Le coreografie sono ovviamente il vero cuore del film. A differenza di molto action contemporaneo iper-frammentato, qui il combattimento torna ad avere peso fisico, spazialità e ritmo interno. Ogni scontro sembra raccontare qualcosa dei personaggi, non solo mostrare spettacolo.

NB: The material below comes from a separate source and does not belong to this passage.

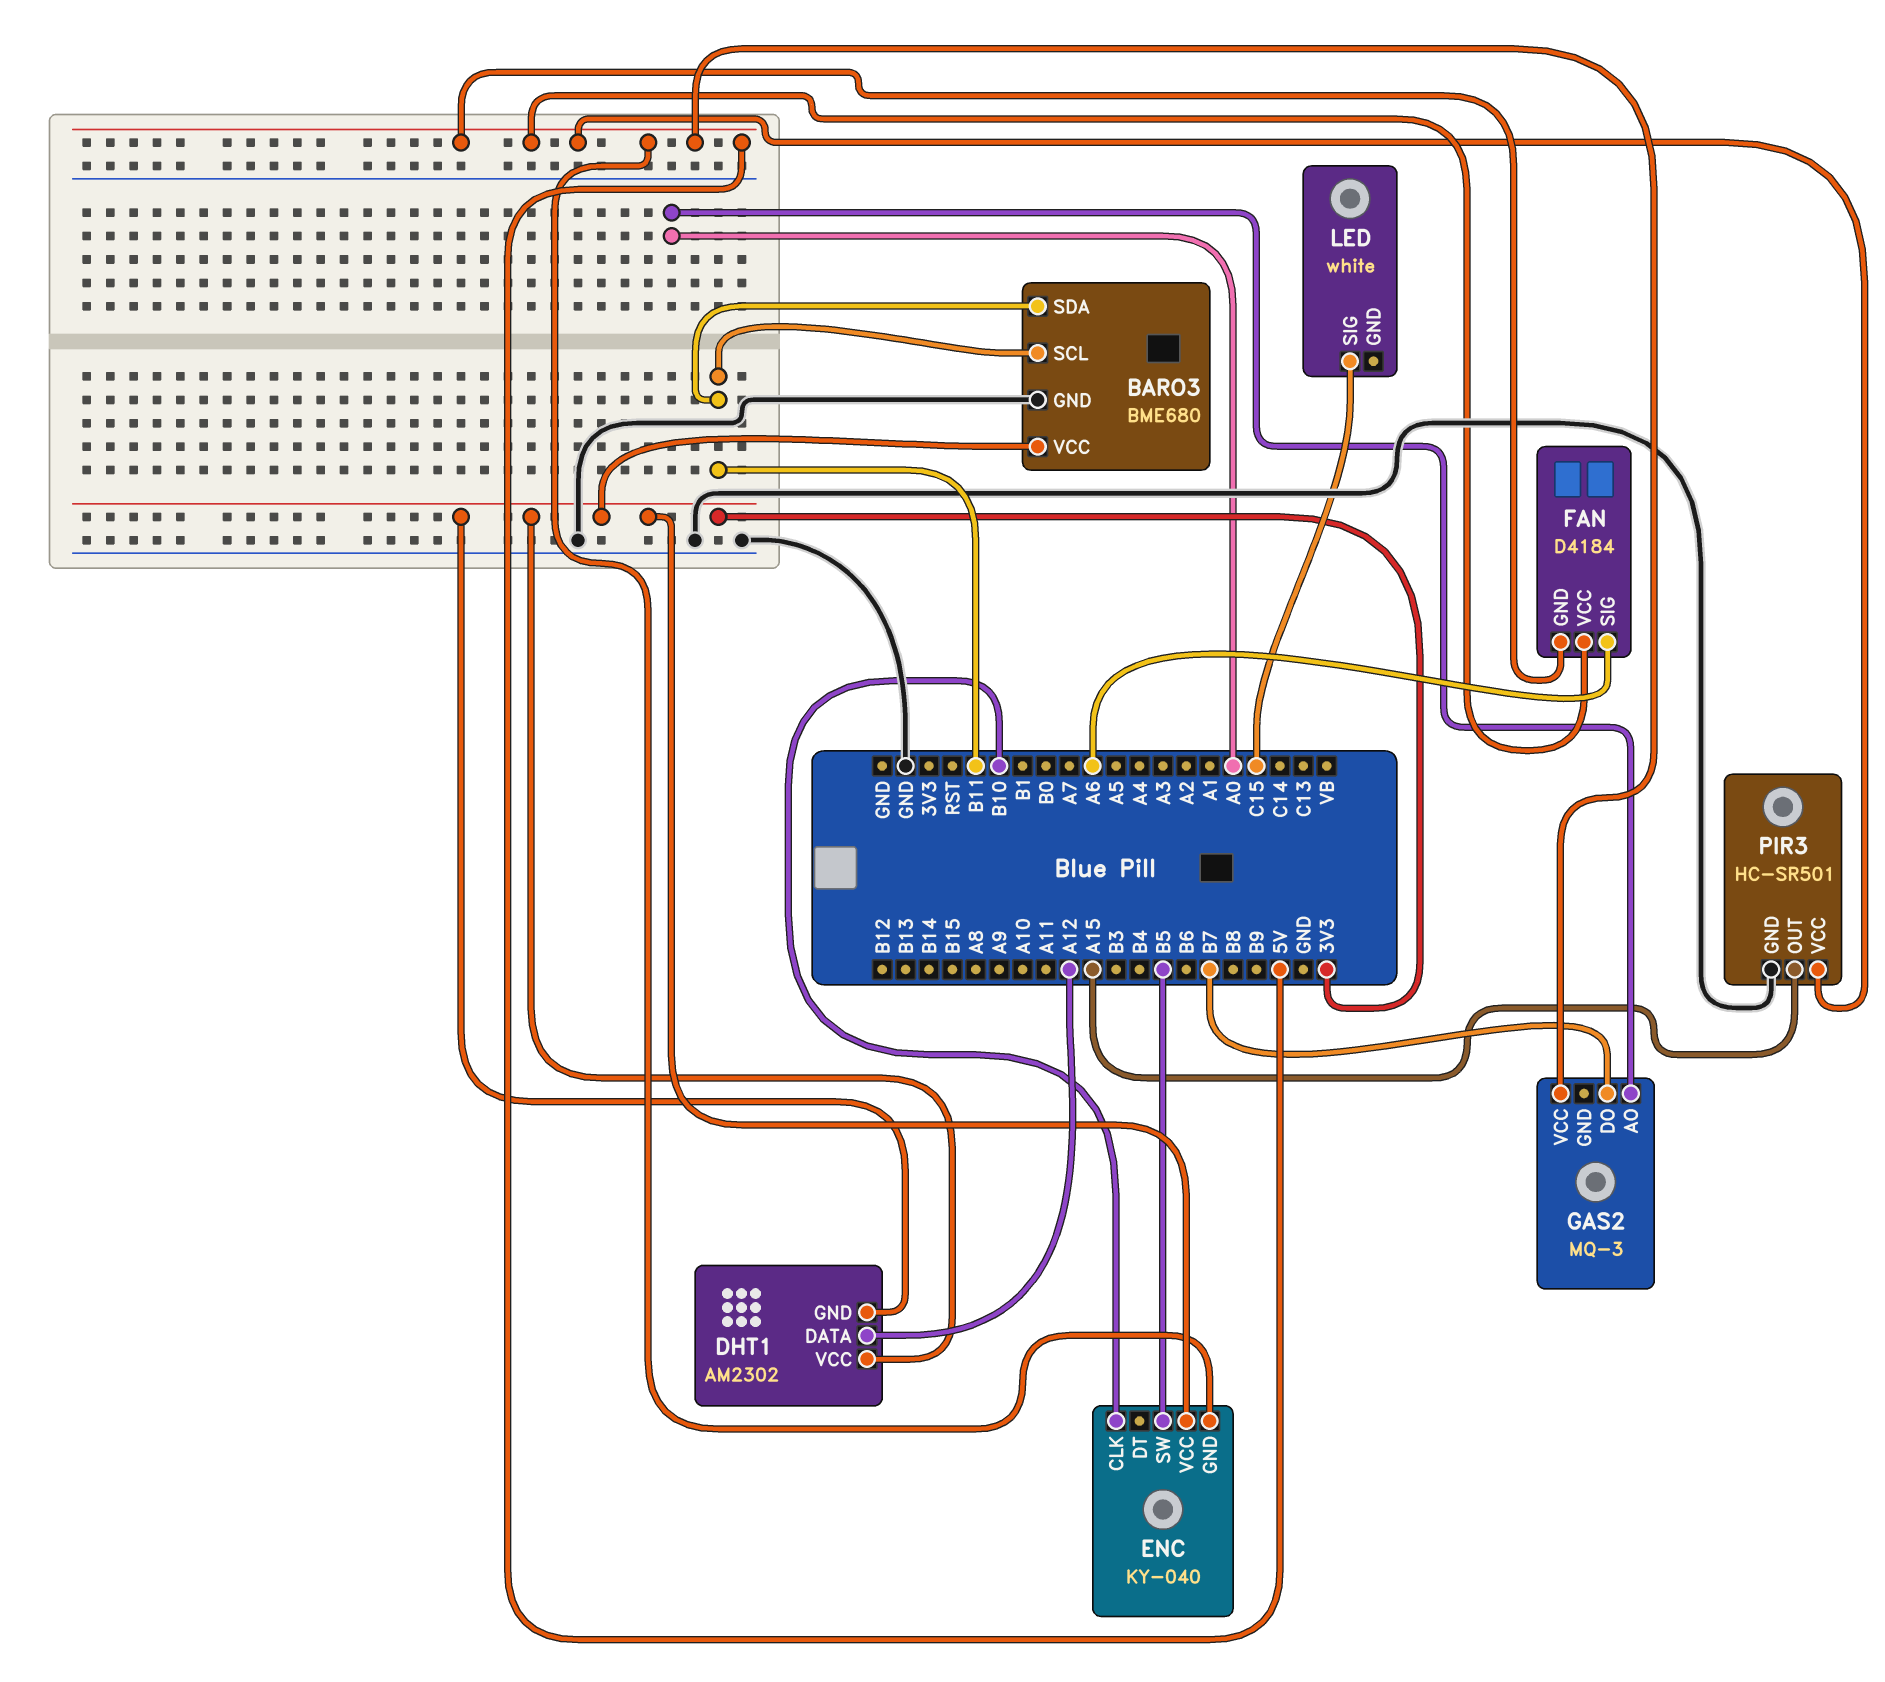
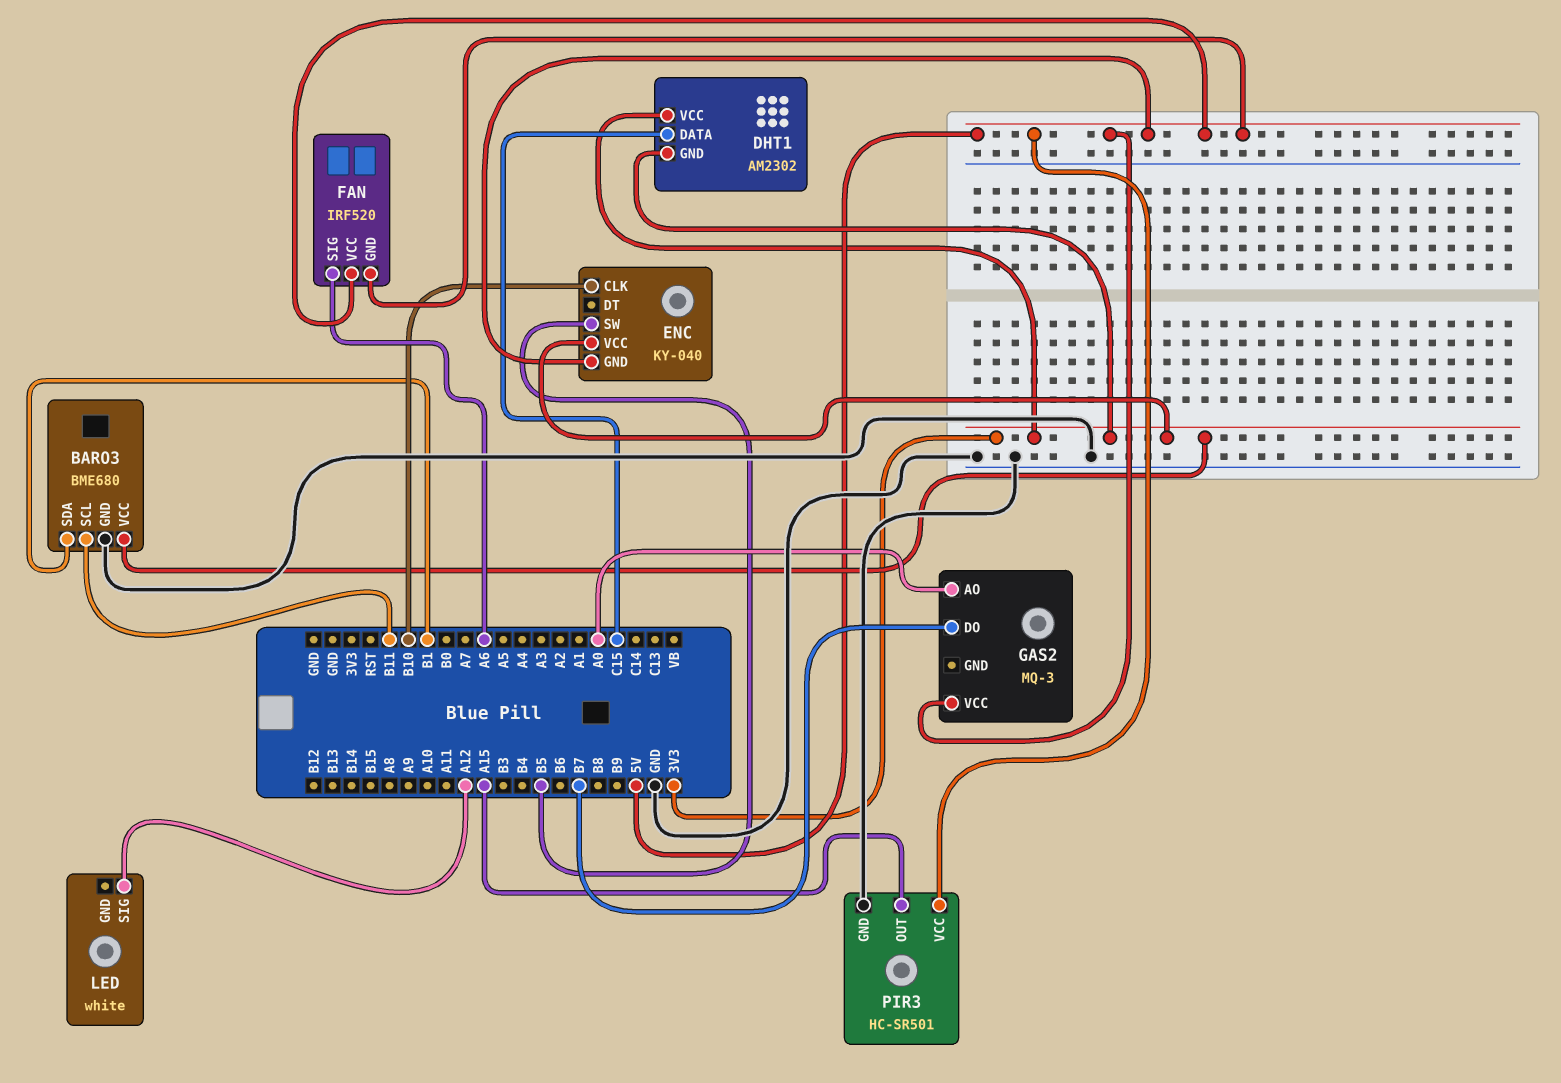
BARO3 pin SDA: B11 -> B1
DHT1 pin DATA: A12 -> C15
FAN: D4184 -> IRF520
LED pin SIG: C15 -> A12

Visivamente alterna grandi panoramiche desertiche a esplosioni improvvise di violenza ravvicinata. C’è una dimensione quasi crepuscolare che rende Blades of the Guardians meno leggero e romantico rispetto a certo wuxia classico.

Anche quando il film indulge nel gigantismo spettacolare, rimane sempre una forte componente materica: polvere, sudore, sangue e acciaio sembrano avere un peso reale dentro l’inquadratura.

Forse non è il titolo più innovativo visto al FEFF 2026, ma è sicuramente uno dei più solidi sul piano puramente cinematografico. Yuen Woo-ping dimostra ancora una volta di capire il linguaggio dell’action meglio di gran parte del cinema contemporaneo.

Dopo queste visioni, il FEFF 2026 continua a confermarsi come uno dei pochi festival capaci di mettere davvero in dialogo horror, fantasy, action e cinema popolare asiatico senza gerarchie rigide tra arthouse e intrattenimento.